**Saved entries**
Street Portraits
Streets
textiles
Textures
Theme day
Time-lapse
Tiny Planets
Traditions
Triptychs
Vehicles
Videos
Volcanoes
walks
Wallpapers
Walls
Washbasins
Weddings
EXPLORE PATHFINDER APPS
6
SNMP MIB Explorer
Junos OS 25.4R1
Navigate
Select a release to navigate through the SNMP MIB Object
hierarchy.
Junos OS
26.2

...

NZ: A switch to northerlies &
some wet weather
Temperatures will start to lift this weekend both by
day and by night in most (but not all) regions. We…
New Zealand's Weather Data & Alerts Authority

**What is needed**
Looking at the records above, which lines contain "SNMP"? Copy those lines.

**Exercise response**
SNMP MIB Explorer
Select a release to navigate through the SNMP MIB Object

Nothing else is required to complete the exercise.